2wpi8y Posted October 1, 2014 Posted October 1, 2014 Hello all, I'm aware this forum is flooded with threads about whether certain scores are adequate, which is often impossible to answer with much specificity, but I'm really unsure of what to do so... sorry. Background: Senior, 3.80 GPA, fairly competitive undergraduate institution (top couple US News for the field, not that that necessarily means anything), 3 years of undergraduate research, but unfortunately no publications at this point. I'm hoping to get into a top (again, arbitrary) 20-ish Bioengineering PhD program. Don't harbor any real hopes for MIT or Stanford or anything like that but felt pretty good about my chances of ending up somewhere great in general. GRE-time: 170 Q, 163 V. So that's good, not a particularly influential part of the application, I've heard, but at least I got it out of the way. A week later my writing score comes back as a 3.5 (30-40 percentile). I've never considered myself an amazing writer but yikes. I know 200 dollars now is nothing compared to getting into a much better grad school, but I was wondering if that's really the choice I'm presented with. Keeping the score seems like an easy way of getting my app thrown out, but I'd hope most admissions offices would give me a chance/read my essays, which in turn I hope might suggest my GRE writing score is not representative of my writing ability. Further, the high Q/V scores should at least demand some additional consideration. Maybe? Thanks for any advice!

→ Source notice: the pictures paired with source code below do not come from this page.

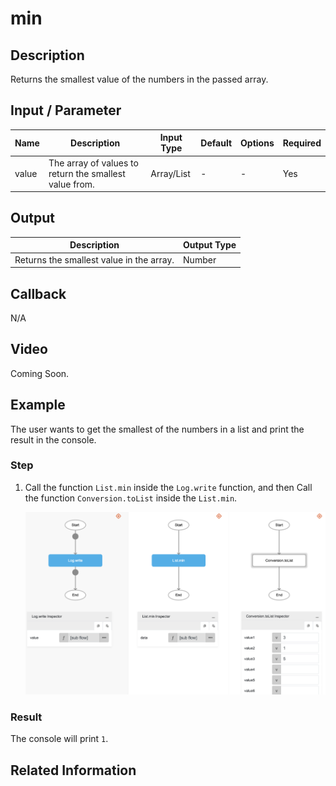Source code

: # min

## Description

Returns the smallest value of the numbers in the passed array.

## Input / Parameter

| Name | Description | Input Type | Default | Options | Required |
| ------ | ------ | ------ | ------ | ------ | ------ |
| value | The array of values to return the smallest value from. | Array/List | - | - | Yes |

## Output

| Description | Output Type |
| ------ | ------ |
| Returns the smallest value in the array. | Number |

## Callback

N/A

## Video

Coming Soon.

<!-- Format: [![Video]({image-path})]({url-link}) -->

## Example

The user wants to get the smallest of the numbers in a list and print the result in the console.
</br>

### Step

1. Call the function `List.min` inside the `Log.write` function, and then Call the function `Conversion.toList` inside the `List.min`.
    </br>

    ![](./min-step-1.png)

### Result

The console will print `1`.

## Related Information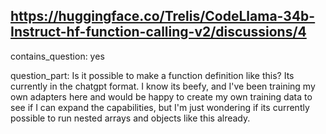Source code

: ## https://huggingface.co/Trelis/CodeLlama-34b-Instruct-hf-function-calling-v2/discussions/4

contains_question: yes

question_part: Is it possible to make a function definition like this? Its currently in the chatgpt format. I know its beefy, and I've been training my own adapters here and would be happy to create my own training data to see if I can expand the capabilities, but I'm just wondering if its currently possible to run nested arrays and objects like this already.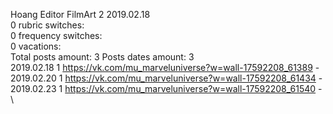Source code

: Hoang	Editor FilmArt 2 2019.02.18\
0 rubric switches:\
0 frequency switches:\
0 vacations:\
Total posts amount: 3	Posts dates amount: 3\
2019.02.18 1 https://vk.com/mu_marveluniverse?w=wall-17592208_61389 - \
2019.02.20 1 https://vk.com/mu_marveluniverse?w=wall-17592208_61434 - \
2019.02.23 1 https://vk.com/mu_marveluniverse?w=wall-17592208_61540 - \
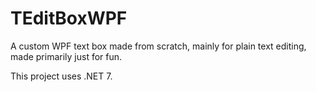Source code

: # TEditBoxWPF
A custom WPF text box made from scratch, mainly for plain text editing, made primarily just for fun.

This project uses .NET 7.
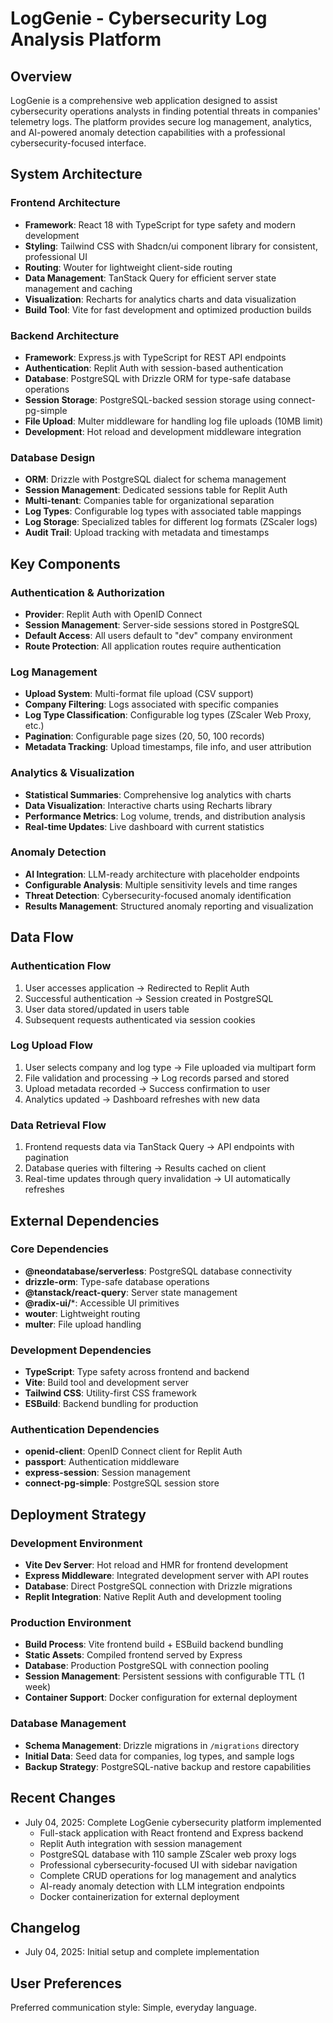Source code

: # LogGenie - Cybersecurity Log Analysis Platform

## Overview

LogGenie is a comprehensive web application designed to assist cybersecurity operations analysts in finding potential threats in companies' telemetry logs. The platform provides secure log management, analytics, and AI-powered anomaly detection capabilities with a professional cybersecurity-focused interface.

## System Architecture

### Frontend Architecture
- **Framework**: React 18 with TypeScript for type safety and modern development
- **Styling**: Tailwind CSS with Shadcn/ui component library for consistent, professional UI
- **Routing**: Wouter for lightweight client-side routing
- **Data Management**: TanStack Query for efficient server state management and caching
- **Visualization**: Recharts for analytics charts and data visualization
- **Build Tool**: Vite for fast development and optimized production builds

### Backend Architecture
- **Framework**: Express.js with TypeScript for REST API endpoints
- **Authentication**: Replit Auth with session-based authentication
- **Database**: PostgreSQL with Drizzle ORM for type-safe database operations
- **Session Storage**: PostgreSQL-backed session storage using connect-pg-simple
- **File Upload**: Multer middleware for handling log file uploads (10MB limit)
- **Development**: Hot reload and development middleware integration

### Database Design
- **ORM**: Drizzle with PostgreSQL dialect for schema management
- **Session Management**: Dedicated sessions table for Replit Auth
- **Multi-tenant**: Companies table for organizational separation
- **Log Types**: Configurable log types with associated table mappings
- **Log Storage**: Specialized tables for different log formats (ZScaler logs)
- **Audit Trail**: Upload tracking with metadata and timestamps

## Key Components

### Authentication & Authorization
- **Provider**: Replit Auth with OpenID Connect
- **Session Management**: Server-side sessions stored in PostgreSQL
- **Default Access**: All users default to "dev" company environment
- **Route Protection**: All application routes require authentication

### Log Management
- **Upload System**: Multi-format file upload (CSV support)
- **Company Filtering**: Logs associated with specific companies
- **Log Type Classification**: Configurable log types (ZScaler Web Proxy, etc.)
- **Pagination**: Configurable page sizes (20, 50, 100 records)
- **Metadata Tracking**: Upload timestamps, file info, and user attribution

### Analytics & Visualization
- **Statistical Summaries**: Comprehensive log analytics with charts
- **Data Visualization**: Interactive charts using Recharts library
- **Performance Metrics**: Log volume, trends, and distribution analysis
- **Real-time Updates**: Live dashboard with current statistics

### Anomaly Detection
- **AI Integration**: LLM-ready architecture with placeholder endpoints
- **Configurable Analysis**: Multiple sensitivity levels and time ranges
- **Threat Detection**: Cybersecurity-focused anomaly identification
- **Results Management**: Structured anomaly reporting and visualization

## Data Flow

### Authentication Flow
1. User accesses application → Redirected to Replit Auth
2. Successful authentication → Session created in PostgreSQL
3. User data stored/updated in users table
4. Subsequent requests authenticated via session cookies

### Log Upload Flow
1. User selects company and log type → File uploaded via multipart form
2. File validation and processing → Log records parsed and stored
3. Upload metadata recorded → Success confirmation to user
4. Analytics updated → Dashboard refreshes with new data

### Data Retrieval Flow
1. Frontend requests data via TanStack Query → API endpoints with pagination
2. Database queries with filtering → Results cached on client
3. Real-time updates through query invalidation → UI automatically refreshes

## External Dependencies

### Core Dependencies
- **@neondatabase/serverless**: PostgreSQL database connectivity
- **drizzle-orm**: Type-safe database operations
- **@tanstack/react-query**: Server state management
- **@radix-ui/***: Accessible UI primitives
- **wouter**: Lightweight routing
- **multer**: File upload handling

### Development Dependencies
- **TypeScript**: Type safety across frontend and backend
- **Vite**: Build tool and development server
- **Tailwind CSS**: Utility-first CSS framework
- **ESBuild**: Backend bundling for production

### Authentication Dependencies
- **openid-client**: OpenID Connect client for Replit Auth
- **passport**: Authentication middleware
- **express-session**: Session management
- **connect-pg-simple**: PostgreSQL session store

## Deployment Strategy

### Development Environment
- **Vite Dev Server**: Hot reload and HMR for frontend development
- **Express Middleware**: Integrated development server with API routes
- **Database**: Direct PostgreSQL connection with Drizzle migrations
- **Replit Integration**: Native Replit Auth and development tooling

### Production Environment
- **Build Process**: Vite frontend build + ESBuild backend bundling
- **Static Assets**: Compiled frontend served by Express
- **Database**: Production PostgreSQL with connection pooling
- **Session Management**: Persistent sessions with configurable TTL (1 week)
- **Container Support**: Docker configuration for external deployment

### Database Management
- **Schema Management**: Drizzle migrations in `/migrations` directory
- **Initial Data**: Seed data for companies, log types, and sample logs
- **Backup Strategy**: PostgreSQL-native backup and restore capabilities

## Recent Changes

- July 04, 2025: Complete LogGenie cybersecurity platform implemented
  - Full-stack application with React frontend and Express backend
  - Replit Auth integration with session management
  - PostgreSQL database with 110 sample ZScaler web proxy logs
  - Professional cybersecurity-focused UI with sidebar navigation
  - Complete CRUD operations for log management and analytics
  - AI-ready anomaly detection with LLM integration endpoints
  - Docker containerization for external deployment

## Changelog

- July 04, 2025: Initial setup and complete implementation

## User Preferences

Preferred communication style: Simple, everyday language.
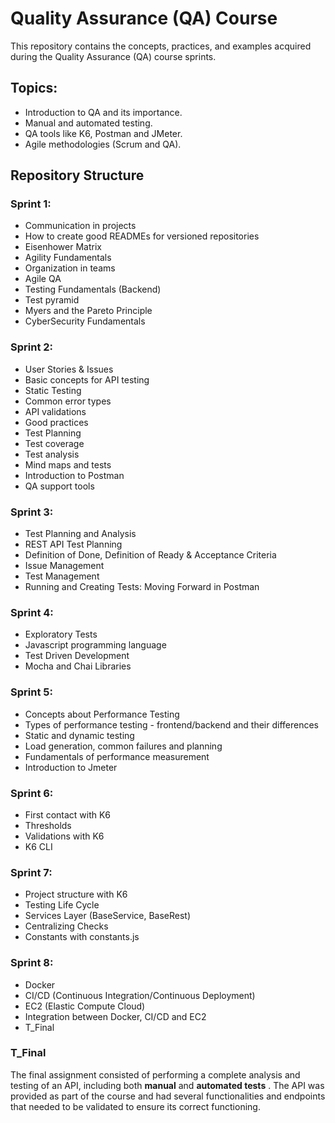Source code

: # Quality Assurance (QA) Course

This repository contains the concepts, practices, and examples acquired during the Quality Assurance (QA) course sprints.

## Topics:

- Introduction to QA and its importance.
- Manual and automated testing.
- QA tools like K6, Postman and JMeter.
- Agile methodologies (Scrum and QA).

## Repository Structure

### Sprint 1:

- Communication in projects
- How to create good READMEs for versioned repositories
- Eisenhower Matrix
- Agility Fundamentals
- Organization in teams
- Agile QA
- Testing Fundamentals (Backend)
- Test pyramid
- Myers and the Pareto Principle
- CyberSecurity Fundamentals

### Sprint 2:

- User Stories &amp; Issues
- Basic concepts for API testing
- Static Testing
- Common error types
- API validations
- Good practices
- Test Planning
- Test coverage
- Test analysis
- Mind maps and tests
- Introduction to Postman
- QA support tools

### Sprint 3:

- Test Planning and Analysis
- REST API Test Planning
- Definition of Done, Definition of Ready &amp; Acceptance Criteria
- Issue Management
- Test Management
- Running and Creating Tests: Moving Forward in Postman

### Sprint 4:

- Exploratory Tests
- Javascript programming language
- Test Driven Development
- Mocha and Chai Libraries

### Sprint 5:

- Concepts about Performance Testing
- Types of performance testing - frontend/backend and their differences
- Static and dynamic testing
- Load generation, common failures and planning
- Fundamentals of performance measurement
- Introduction to Jmeter

### Sprint 6:

- First contact with K6
- Thresholds
- Validations with K6
- K6 CLI

### Sprint 7:

- Project structure with K6
- Testing Life Cycle
- Services Layer (BaseService, BaseRest)
- Centralizing Checks
- Constants with constants.js

### Sprint 8:

- Docker
- CI/CD (Continuous Integration/Continuous Deployment)
- EC2 (Elastic Compute Cloud)
- Integration between Docker, CI/CD and EC2
- T_Final

### T_Final

The final assignment consisted of performing a complete analysis and testing of an API, including both **manual** and **automated tests** . The API was provided as part of the course and had several functionalities and endpoints that needed to be validated to ensure its correct functioning.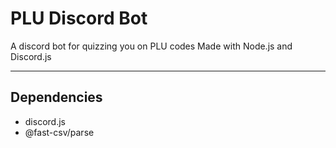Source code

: # PLU Discord Bot

A discord bot for quizzing you on PLU codes
Made with Node.js and Discord.js

---

## Dependencies
- discord.js
- @fast-csv/parse

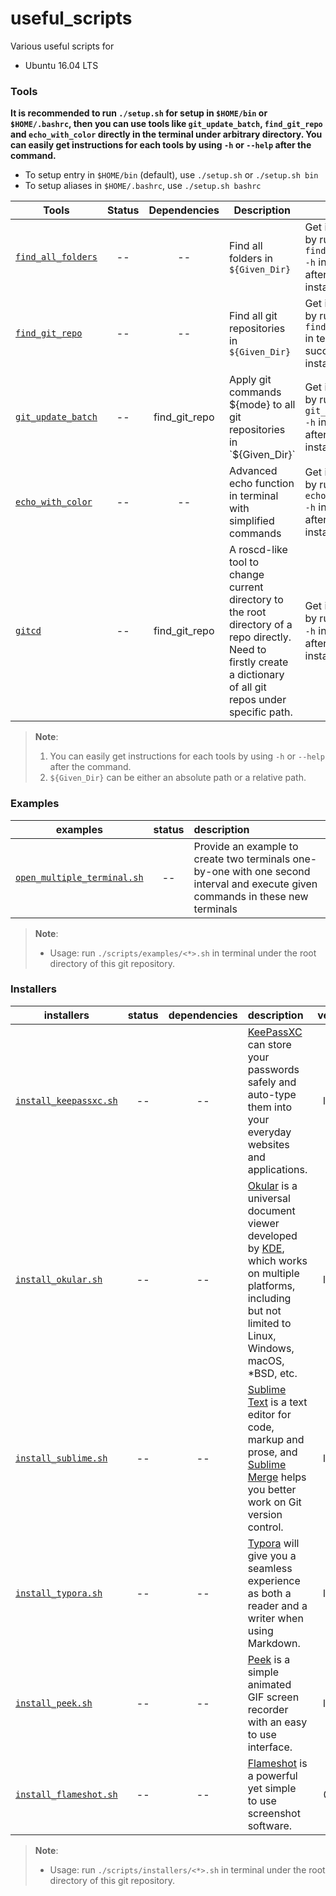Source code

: # useful_scripts
Various useful scripts for

* Ubuntu 16.04 LTS



### Tools

**It is recommended to run `./setup.sh` for setup in `$HOME/bin` or `$HOME/.bashrc`, then you can use tools like `git_update_batch`, `find_git_repo` and `echo_with_color` directly in the terminal under arbitrary directory. You can easily get instructions for each tools by using `-h` or `--help` after the command.**

* To setup entry in `$HOME/bin` (default), use `./setup.sh` or `./setup.sh bin`
* To setup aliases in `$HOME/.bashrc`, use `./setup.sh bashrc`

| Tools                                        | Status | Dependencies  | Description                                                  | Usage                                                        |
| -------------------------------------------- | :----: | :-----------: | ------------------------------------------------------------ | ------------------------------------------------------------ |
| [`find_all_folders`](tools/find_all_folders) |   --   |      --       | Find all folders in `${Given_Dir}`                           | Get instructions by running `find_all_folders -h` in terminal after successful installation. |
| [`find_git_repo`](tools/find_git_repo)       |   --   |      --       | Find all git repositories in `${Given_Dir}`                  | Get instructions by running `find_git_repo -h` in terminal after successful installation. |
| [`git_update_batch`](tools/git_update_batch) |   --   | find_git_repo | Apply git commands ${mode} to all git repositories in `${Given_Dir}` | Get instructions by running `git_update_batch -h` in terminal after successful installation. |
| [`echo_with_color`](tools/echo_with_color)   |   --   |      --       | Advanced echo function in terminal with simplified commands  | Get instructions by running `echo_with_color -h` in terminal after successful installation. |
| [`gitcd`](tools/gitcd)                       |   --   | find_git_repo | A roscd-like tool to change current directory to the root directory of a repo directly. Need to firstly create a dictionary of all git repos under specific path. | Get instructions by running `gitcd -h` in terminal after successful installation. |

> **Note**: 
>
> 1. You can easily get instructions for each tools by using `-h` or `--help` after the command.
> 2. `${Given_Dir}` can be either an absolute path or a relative path.



### Examples

| examples                                                     | status | description                                                  |
| ------------------------------------------------------------ | :----: | :----------------------------------------------------------- |
| [`open_multiple_terminal.sh`](examples/open_multiple_terminal.sh) |   --   | Provide an example to create two terminals one-by-one with one second interval and execute given commands in these new terminals |

> **Note**:
>
> * Usage: run `./scripts/examples/<*>.sh` in terminal under the root directory of this git repository. 

### Installers

| installers                                                | status | dependencies | description                                                  | version |
| --------------------------------------------------------- | :----: | :----------: | :----------------------------------------------------------- | :-----: |
| [`install_keepassxc.sh`](installers/install_keepassxc.sh) |   --   |      --      | [KeePassXC](https://keepassxc.org/) can store your passwords safely and auto-type them into your everyday websites and applications. | latest  |
| [`install_okular.sh`](installers/install_okular.sh)       |   --   |      --      | [Okular](https://okular.kde.org/) is a universal document viewer developed by [KDE](https://www.kde.org/), which works on multiple platforms, including but not limited to Linux, Windows, macOS, *BSD, etc. | latest  |
| [`install_sublime.sh`](installers/install_sublime.sh)     |   --   |      --      | [Sublime Text](https://www.sublimetext.com/) is a text editor for code, markup and prose, and [Sublime Merge](https://www.sublimemerge.com/) helps you better work on Git version control. | latest  |
| [`install_typora.sh`](installers/install_typora.sh)       |   --   |      --      | [Typora](https://typora.io/) will give you a seamless experience as both a reader and a writer when using Markdown. | latest  |
| [`install_peek.sh`](installers/install_peek.sh)           |   --   |      --      | [Peek](https://github.com/phw/peek) is a simple animated GIF screen recorder with an easy to use interface. | latest  |
| [`install_flameshot.sh`](installers/install_flameshot.sh) |   --   |      --      | [Flameshot](https://flameshot.js.org/) is a powerful yet simple to use screenshot software. |  0.6.0  |

> **Note**:
>
> * Usage: run `./scripts/installers/<*>.sh` in terminal under the root directory of this git repository.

Usmivka Posted October 1, 2014 Posted October 1, 2014 (edited) Don't bother. If an admissions committee is concerned about your writing ability, they have your personal statement. I think I got a 3.5, and it never came up (MIT, entirely different department so not entirely relevant). Letters of rec, research experience, and your personal statement are all an order of magnitude more important than your GRE, and I'm pretty sure an adcom will only look at your Q score anyway. The GRE is one of those threshold things--once you are higher than some arbitrary value they won't care, and I doubt most science or engineering departments have ever cared about the W score. It is just too arbitrary to take seriously. ps I think I heard a radio interview with a reader once talking about how he just looked for sufficient "complex" words and length--nothing about content or readability (though I can't find it online now so I may have this mixed up with some other common test). I wouldn't feel bad about it. Edited October 1, 2014 by Usmivka fuzzylogician 1
2wpi8y Posted October 1, 2014 Author Posted October 1, 2014 Thank you for the prompt response. This confirms the vague impression I had after trying to figure out how I got that score. Really wanted to make sure I was not retaking the exam for the right reasons so this is a relief, thanks again!